== Data extract ==
[Start of section]

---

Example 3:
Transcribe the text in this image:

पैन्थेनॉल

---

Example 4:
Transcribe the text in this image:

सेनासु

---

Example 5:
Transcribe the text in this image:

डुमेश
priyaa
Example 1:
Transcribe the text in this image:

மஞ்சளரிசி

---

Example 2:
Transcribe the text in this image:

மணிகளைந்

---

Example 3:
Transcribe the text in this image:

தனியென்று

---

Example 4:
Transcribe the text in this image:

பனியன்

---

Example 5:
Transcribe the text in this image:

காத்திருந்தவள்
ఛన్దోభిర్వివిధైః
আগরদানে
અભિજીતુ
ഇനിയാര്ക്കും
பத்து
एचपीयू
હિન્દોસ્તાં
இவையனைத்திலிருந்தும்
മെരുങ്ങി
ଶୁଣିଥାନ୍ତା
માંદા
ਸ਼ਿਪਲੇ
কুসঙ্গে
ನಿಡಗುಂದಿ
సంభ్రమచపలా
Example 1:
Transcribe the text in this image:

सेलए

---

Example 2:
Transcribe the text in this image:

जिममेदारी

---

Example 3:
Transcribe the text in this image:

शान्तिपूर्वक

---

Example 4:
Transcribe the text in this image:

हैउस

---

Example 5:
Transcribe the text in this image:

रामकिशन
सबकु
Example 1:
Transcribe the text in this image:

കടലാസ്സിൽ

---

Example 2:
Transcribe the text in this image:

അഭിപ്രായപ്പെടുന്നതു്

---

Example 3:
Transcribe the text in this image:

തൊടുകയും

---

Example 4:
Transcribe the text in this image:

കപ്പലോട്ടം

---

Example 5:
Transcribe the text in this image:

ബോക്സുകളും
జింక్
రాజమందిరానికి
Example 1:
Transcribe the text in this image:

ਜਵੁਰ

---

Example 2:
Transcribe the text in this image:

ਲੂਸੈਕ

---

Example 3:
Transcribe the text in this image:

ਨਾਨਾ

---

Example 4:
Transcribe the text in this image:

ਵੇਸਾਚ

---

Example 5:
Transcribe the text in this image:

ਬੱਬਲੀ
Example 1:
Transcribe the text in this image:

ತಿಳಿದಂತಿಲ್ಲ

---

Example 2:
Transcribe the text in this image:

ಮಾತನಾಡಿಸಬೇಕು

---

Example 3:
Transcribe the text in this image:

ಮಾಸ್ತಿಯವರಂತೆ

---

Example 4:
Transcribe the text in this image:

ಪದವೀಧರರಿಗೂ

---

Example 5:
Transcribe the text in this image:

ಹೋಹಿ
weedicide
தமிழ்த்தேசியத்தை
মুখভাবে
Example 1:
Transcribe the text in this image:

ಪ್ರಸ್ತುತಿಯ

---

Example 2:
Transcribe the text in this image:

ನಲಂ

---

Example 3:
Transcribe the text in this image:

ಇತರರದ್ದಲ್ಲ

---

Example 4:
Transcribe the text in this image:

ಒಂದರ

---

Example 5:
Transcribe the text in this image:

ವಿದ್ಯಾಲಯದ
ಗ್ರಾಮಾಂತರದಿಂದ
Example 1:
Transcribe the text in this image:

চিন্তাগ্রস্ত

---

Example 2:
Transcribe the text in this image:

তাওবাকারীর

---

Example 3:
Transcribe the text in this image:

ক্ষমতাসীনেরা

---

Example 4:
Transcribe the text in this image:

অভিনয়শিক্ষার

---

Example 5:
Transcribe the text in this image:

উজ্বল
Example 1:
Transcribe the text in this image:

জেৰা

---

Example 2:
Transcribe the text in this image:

[End of section]

The full listing, top to bottom: write it out again exactly.

---

Example 3:
Transcribe the text in this image:

पैन्थेनॉल

---

Example 4:
Transcribe the text in this image:

सेनासु

---

Example 5:
Transcribe the text in this image:

डुमेश
priyaa
Example 1:
Transcribe the text in this image:

மஞ்சளரிசி

---

Example 2:
Transcribe the text in this image:

மணிகளைந்

---

Example 3:
Transcribe the text in this image:

தனியென்று

---

Example 4:
Transcribe the text in this image:

பனியன்

---

Example 5:
Transcribe the text in this image:

காத்திருந்தவள்
ఛన్దోభిర్వివిధైః
আগরদানে
અભિજીતુ
ഇനിയാര്ക്കും
பத்து
एचपीयू
હિન્દોસ્તાં
இவையனைத்திலிருந்தும்
മെരുങ്ങി
ଶୁଣିଥାନ୍ତା
માંદા
ਸ਼ਿਪਲੇ
কুসঙ্গে
ನಿಡಗುಂದಿ
సంభ్రమచపలా
Example 1:
Transcribe the text in this image:

सेलए

---

Example 2:
Transcribe the text in this image:

जिममेदारी

---

Example 3:
Transcribe the text in this image:

शान्तिपूर्वक

---

Example 4:
Transcribe the text in this image:

हैउस

---

Example 5:
Transcribe the text in this image:

रामकिशन
सबकु
Example 1:
Transcribe the text in this image:

കടലാസ്സിൽ

---

Example 2:
Transcribe the text in this image:

അഭിപ്രായപ്പെടുന്നതു്

---

Example 3:
Transcribe the text in this image:

തൊടുകയും

---

Example 4:
Transcribe the text in this image:

കപ്പലോട്ടം

---

Example 5:
Transcribe the text in this image:

ബോക്സുകളും
జింక్
రాజమందిరానికి
Example 1:
Transcribe the text in this image:

ਜਵੁਰ

---

Example 2:
Transcribe the text in this image:

ਲੂਸੈਕ

---

Example 3:
Transcribe the text in this image:

ਨਾਨਾ

---

Example 4:
Transcribe the text in this image:

ਵੇਸਾਚ

---

Example 5:
Transcribe the text in this image:

ਬੱਬਲੀ
Example 1:
Transcribe the text in this image:

ತಿಳಿದಂತಿಲ್ಲ

---

Example 2:
Transcribe the text in this image:

ಮಾತನಾಡಿಸಬೇಕು

---

Example 3:
Transcribe the text in this image:

ಮಾಸ್ತಿಯವರಂತೆ

---

Example 4:
Transcribe the text in this image:

ಪದವೀಧರರಿಗೂ

---

Example 5:
Transcribe the text in this image:

ಹೋಹಿ
weedicide
தமிழ்த்தேசியத்தை
মুখভাবে
Example 1:
Transcribe the text in this image:

ಪ್ರಸ್ತುತಿಯ

---

Example 2:
Transcribe the text in this image:

ನಲಂ

---

Example 3:
Transcribe the text in this image:

ಇತರರದ್ದಲ್ಲ

---

Example 4:
Transcribe the text in this image:

ಒಂದರ

---

Example 5:
Transcribe the text in this image:

ವಿದ್ಯಾಲಯದ
ಗ್ರಾಮಾಂತರದಿಂದ
Example 1:
Transcribe the text in this image:

চিন্তাগ্রস্ত

---

Example 2:
Transcribe the text in this image:

তাওবাকারীর

---

Example 3:
Transcribe the text in this image:

ক্ষমতাসীনেরা

---

Example 4:
Transcribe the text in this image:

অভিনয়শিক্ষার

---

Example 5:
Transcribe the text in this image:

উজ্বল
Example 1:
Transcribe the text in this image:

জেৰা

---

Example 2:
Transcribe the text in this image:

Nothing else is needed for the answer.